An equally important turning point came after Braun split from Confederation and ran for president as an independent in 2025.
“He rebelled, took the risk and proved he could stand on his own,” Sitnicka said. His fourth place, she argued, made an independent parliamentary run in 2027 a realistic prospect.
Professor Mikołaj Cześnik, a political scientist at Warsaw’s SWPS University, sees Braun’s rise as part of a much broader European story.
It reflects a continent shaped by economic insecurity, ageing societies, migration and an information environment that overwhelms voters with constant stimuli while leaving little time for contemplation. In that context, he argues, someone who arrives with a very clear, emotionally charged message can succeed.
“It’s a similar pattern to what we saw with Nigel Farage,” Cześnik said, in reference to the prominent Brexiteer and leader of the political party Reform that is threatening to turn British politics on its head.

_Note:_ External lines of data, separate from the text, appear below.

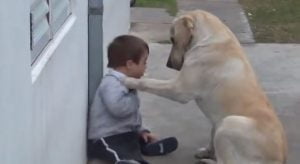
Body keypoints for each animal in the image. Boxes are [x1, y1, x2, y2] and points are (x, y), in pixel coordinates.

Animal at [123, 10, 286, 164]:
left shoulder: (179, 89)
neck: (211, 37)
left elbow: (149, 82)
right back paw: (206, 152)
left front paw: (129, 80)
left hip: (228, 123)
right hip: (219, 123)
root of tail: (280, 159)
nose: (169, 64)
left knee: (225, 161)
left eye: (173, 39)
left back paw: (207, 161)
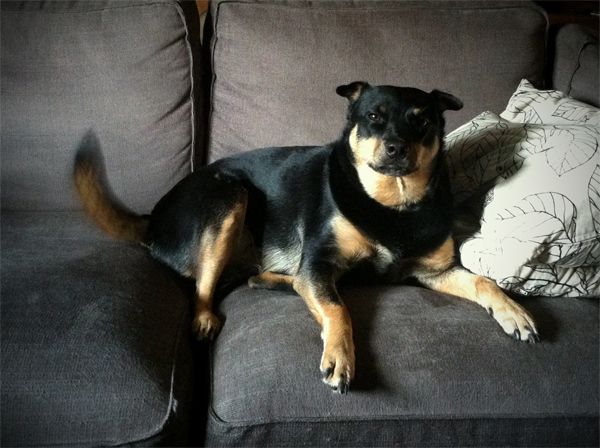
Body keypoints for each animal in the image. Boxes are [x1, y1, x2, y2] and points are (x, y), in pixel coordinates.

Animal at [75, 82, 540, 394]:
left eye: (422, 121)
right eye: (374, 117)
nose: (396, 148)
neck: (392, 203)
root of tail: (152, 217)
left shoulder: (436, 271)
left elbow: (483, 281)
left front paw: (514, 313)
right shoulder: (320, 262)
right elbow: (337, 308)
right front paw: (340, 356)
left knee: (255, 275)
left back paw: (269, 280)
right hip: (228, 196)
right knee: (209, 283)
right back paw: (207, 316)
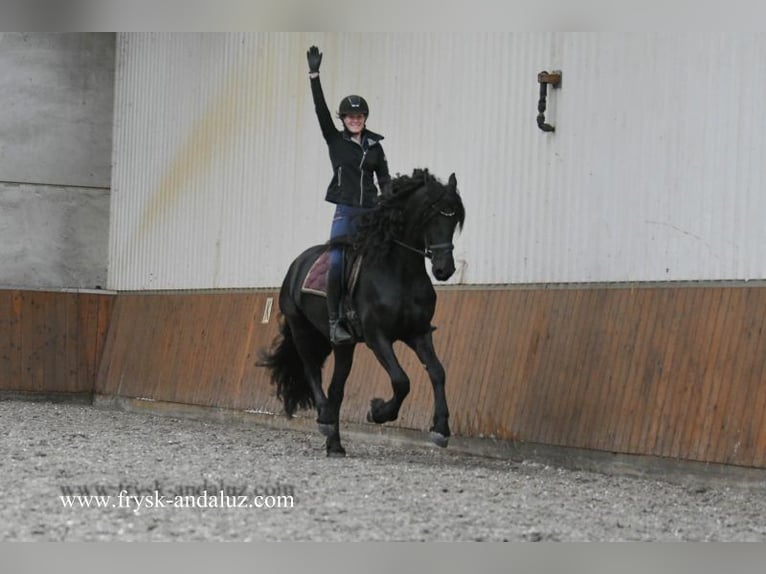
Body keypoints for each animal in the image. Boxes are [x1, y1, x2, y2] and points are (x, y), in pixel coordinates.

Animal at [258, 168, 465, 457]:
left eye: (454, 218)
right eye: (430, 215)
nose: (444, 270)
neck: (400, 271)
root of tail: (297, 265)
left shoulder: (418, 333)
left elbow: (437, 372)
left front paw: (441, 430)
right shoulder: (377, 337)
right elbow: (401, 380)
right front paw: (377, 411)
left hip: (343, 345)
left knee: (336, 388)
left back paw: (334, 443)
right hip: (301, 330)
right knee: (312, 372)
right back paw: (324, 420)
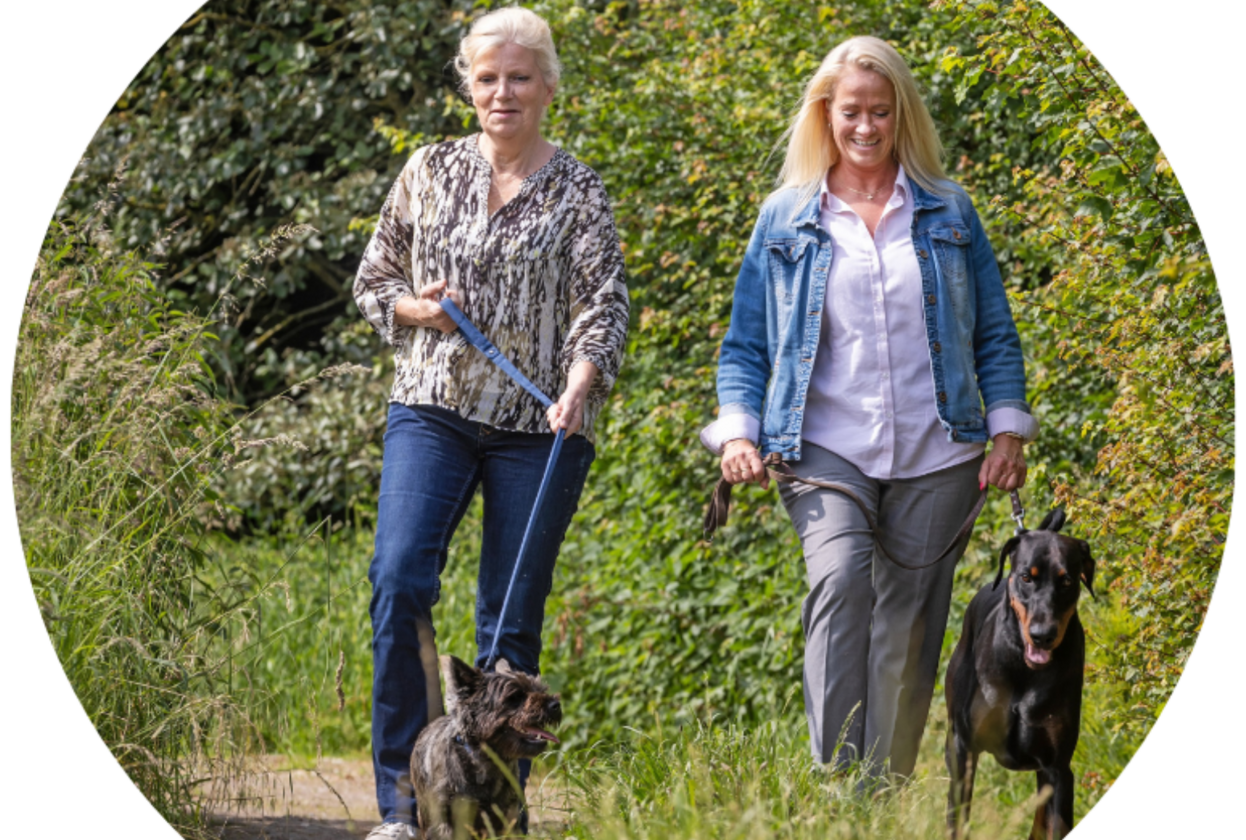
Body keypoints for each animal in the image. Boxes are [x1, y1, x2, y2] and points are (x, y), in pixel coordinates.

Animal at [411, 653, 563, 837]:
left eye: (541, 689)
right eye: (515, 696)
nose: (555, 705)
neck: (488, 761)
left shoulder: (506, 818)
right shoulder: (444, 821)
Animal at [946, 505, 1096, 832]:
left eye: (1067, 581)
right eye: (1027, 577)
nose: (1043, 635)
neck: (1024, 671)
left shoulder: (1057, 769)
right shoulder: (964, 750)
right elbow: (957, 821)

“Twenty years ago, he [Farage] too was completely on the political margins,” he added. “If you look at Farage’s career, or the trajectory of France’s National Rally, you can see how politicians on the extremes, given the right political circumstances, can go surprisingly far.”
In 2024, Braun was elected to the European Parliament, where he was met with bewilderment.
The Polish MEP Krzysztof Śmiszek recalls being repeatedly approached by colleagues from across the chamber, asking him the same question: “Who did you bring from Poland?” Two years later, curiosity has curdled into indifference.